SANGATTA - Komisi Pemberantasan Korupsi (KPK) melalui Satuan Tugas Koordinasi dan Supervisi Wilayah IV KPK RI terus memperkuat upaya pencegahan korupsi melalui perbaikan tata kelola Pemerintah Daerah. Salah satunya di Kabupaten Kutai Timur (Kutim) dengan melakukan Koordinasi Pemberantasan Korupsi bersama seluruh Perangkat Daerah se Kutim, Rabu (22/5/2026) di Ruang Meranti.
Kegiatan ini bertujuan untuk evaluasi dan upaya Monitoring Controlling Surveillance for Prevention (MSCP) dan Survei Penilaian Integritas (SPI) tahun 2026 serta evaluasi Pengamanan Aset Pemkab Kutim.
Kepala Satuan Tugas Koordinasi dan Supervisi Wilayah IV KPK RI Andy Purwana mengatakan, kehadirannya beserta tim menjadi bagian dari upaya pencegahan korupsi yang sudah dicapai oleh Pemkab Kutim.
”Sebelum kesini kami sempat bertemu Pak Bupati, kami sampaikan terkait Monitoring Controlling Surveillance for Prevention (MSCP) dan Survei Penilaian Integritas (SPI) Kutim. Untuk itu kedepannya Pak Bupati akan rutin melakukan rapat koordinasi dan evaluasi terkait MSCP nya KPK,” tutur Andy
Pada kesempatan itu, dirinya mengatakan skor SPI Kutim di tahun 2024 adalah 59,16 dan di tahun 2025 di angka 66,36 termasuk kategori rentan. Sementara, capaian MCSP Kutim tahun 2025 berada di angka 53,19 dan di tahun 2024 di angka 61,54. Ini juga termasuk kategori rentan.
“Saya harap disemester dua nanti, minimal Kutim tidak dibawah Kabupaten lainnya, harus ketengah atau bisa keatas. Ini kesempatan dan waktu yang tepat untuk memperbaiki MSCP Kutim,” harap Andy.
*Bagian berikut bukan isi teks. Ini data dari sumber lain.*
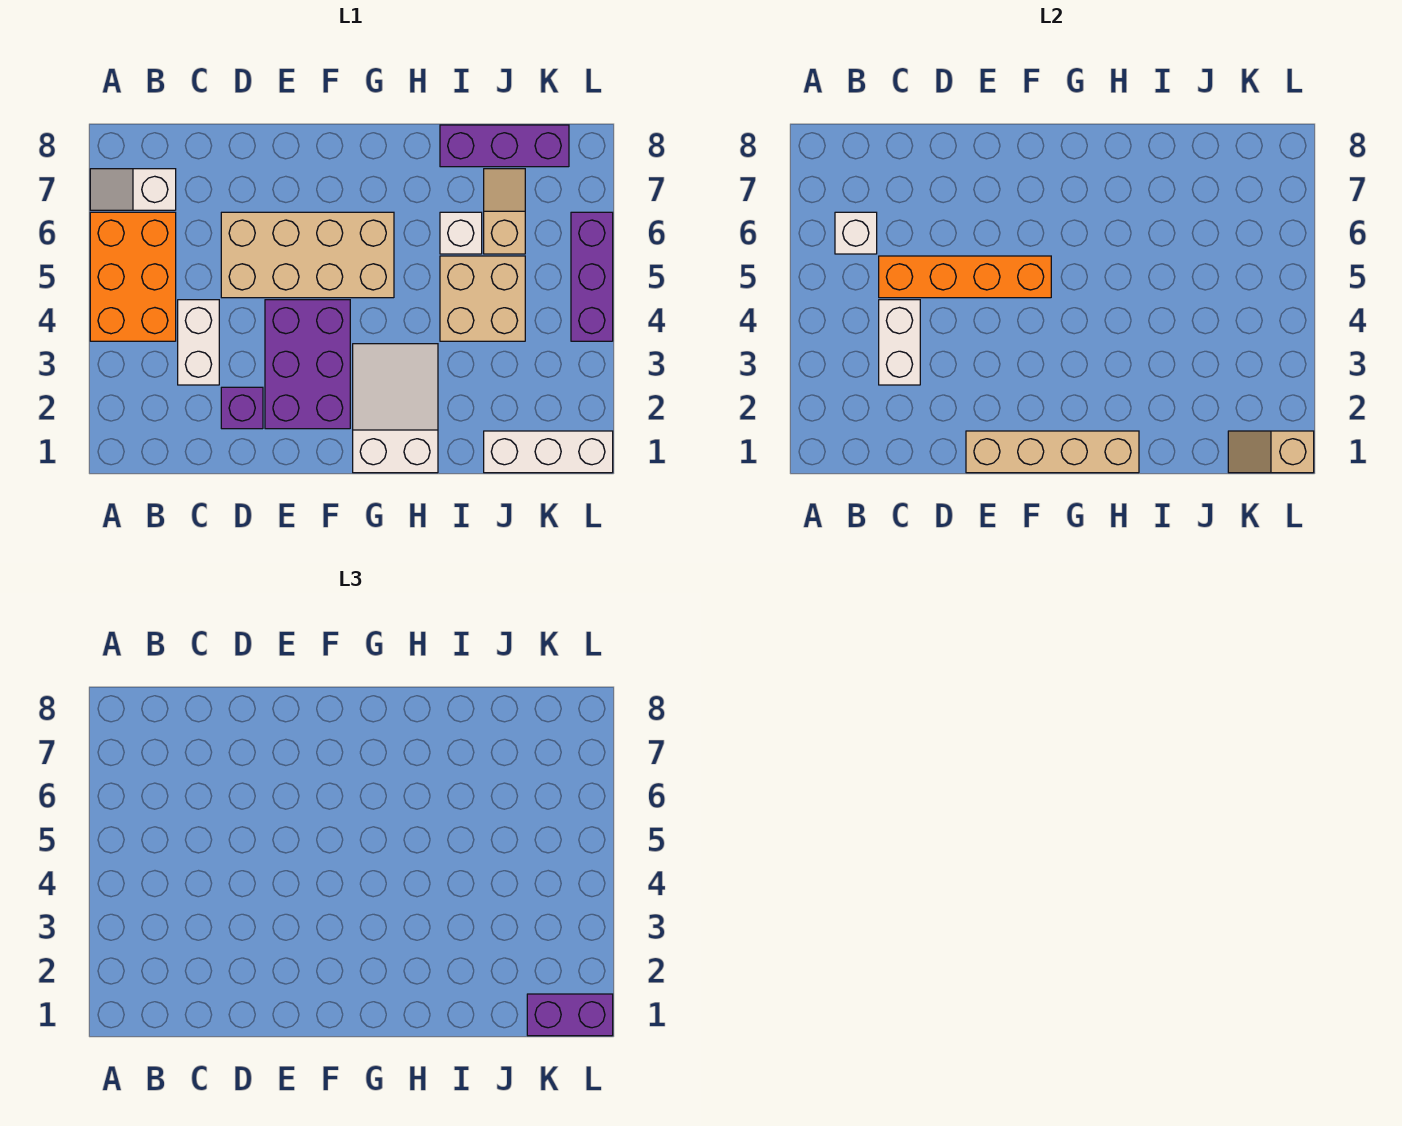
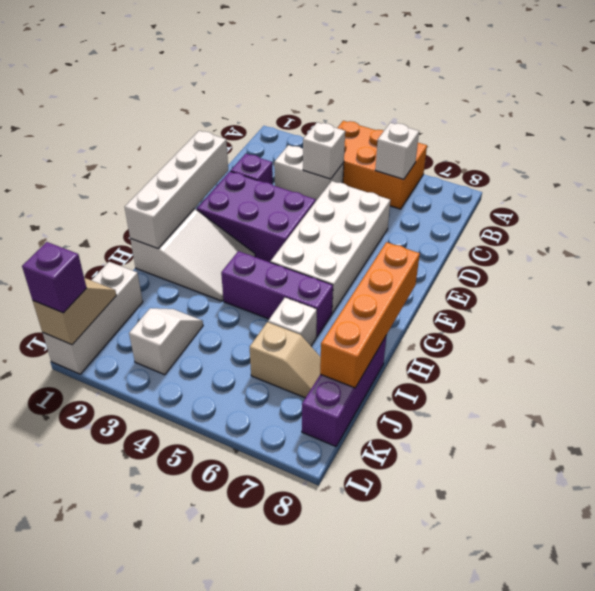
white 1x2 slope [90,169,176,210] -> white 1x2 slope moved to [129,308,203,375]
white 1x2 brick [879,300,920,385] -> white 1x1 brick [303,122,345,179]
orange 1x4 brick [879,256,1051,298] -> orange 1x4 brick moved to [320,242,420,388]
tan 2x4 brick [221,212,394,298] -> white 2x4 brick [270,181,390,313]
tan 1x4 brick [966,431,1139,473] -> white 1x4 brick [125,131,228,249]
tan 2x2 brick [440,256,525,341] -> none
purple 1x2 brick [527,994,613,1036] -> purple 1x1 brick [22,242,86,313]
purple 1x3 brick [571,212,613,341] -> purple 1x3 brick moved to [221,251,333,337]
Sekretaris Daerah Kutim Rizali Hadi menyampaikan penguatan tata kelola pemerintahan yang baik atau good governance harus diwujudkan secara nyata. Pemkab Kutim terus berupaya melakukan pembenahan secara konsisten dan berkelanjutan, termasuk melalui transformasi digital dalam sistem pemerintahan.
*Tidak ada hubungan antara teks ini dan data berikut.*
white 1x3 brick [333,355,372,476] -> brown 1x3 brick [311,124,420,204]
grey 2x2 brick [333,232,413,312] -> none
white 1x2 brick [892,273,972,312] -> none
“Penguatan pengawasan internal juga menjadi kunci penting. Peran Inspektorat harus semakin dioptimalkan sebagai early warning system dalam mendeteksi potensi risiko, sekaligus mendorong peningkatan akuntabilitas dan disiplin aparatur sipil negara. Integritas bukan hanya tuntutan, tetapi harus menjadi budaya kerja yang melekat dalam setiap pelaksanaan tugas,” ujarnya.
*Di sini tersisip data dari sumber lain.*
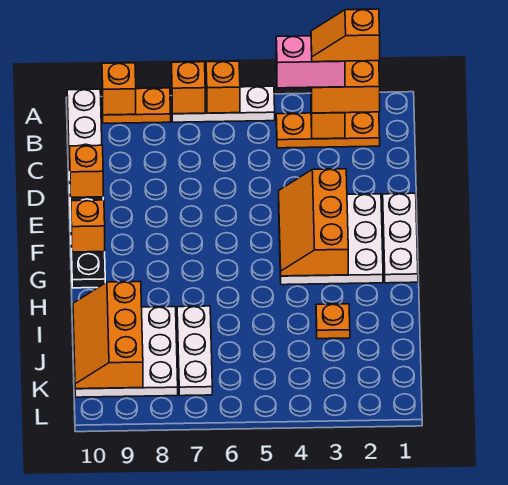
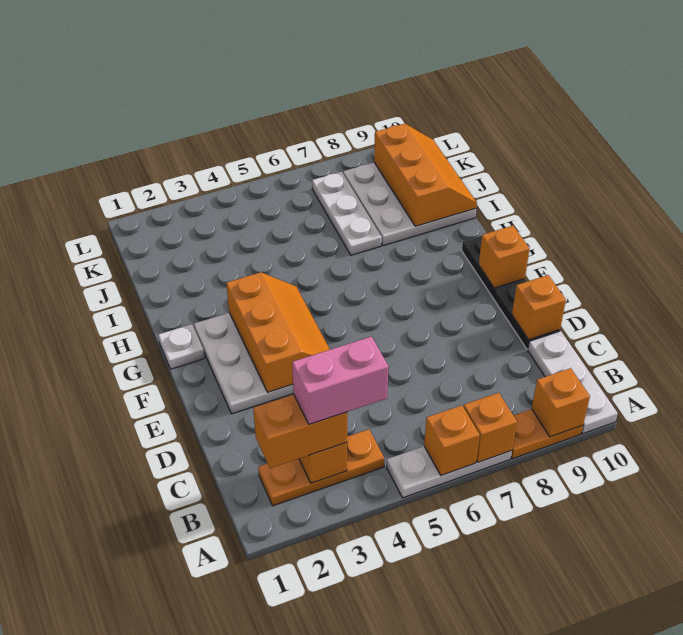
orange 1x2 slope [311,9,380,62] -> none
white 1x3 plate [383,193,418,283] -> white 1x1 plate [158,324,205,369]
orange 1x1 plate [316,304,350,339] -> none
Dirinya berharap koordinasi ini bisa wadah untuk menyamakan persepsi, memperkuat sinergi, dan merumuskan langkah-langkah konkret yang dapat segera di implementasikan dalam upaya pencegahan serta pemberantasan korupsi, khususnya dalam tata kelola pemerintahan di Kutim
“Terus perkuat komitmen, tingkatkan kinerja, serta menjaga amanah yang telah diberikan, demi terwujudnya Pemkab Kutim yang bersih, transparan, akuntabel, dan mampu memberikan pelayanan terbaik kepada masyarakat,” pungkas Rizali.
Penulis : Daus
#Footnote
Kabupaten Kutai Timur adalah salah satu kabupaten di Provinsi Kalimantan Timur, di Indonesia. Ibu kota kabupaten ini terletak di Sangatta. Kabupaten ini memiliki luas wilayah 35.747,50 km² atau 17 persen dari luas Provinsi Kalimantan Timur. Kabupaten Kutai Timur yang terbentuk sejak 12 Oktober 1999 berdasarkan UU. 47 Tahun 1999 ini memiliki jumlah penduduk 425.613 jiwa (semester 1 tahun 2022), terdiri dari 18 kecamatan, 139 desa definitif, 15 desa persiapan dan 2 kelurahan.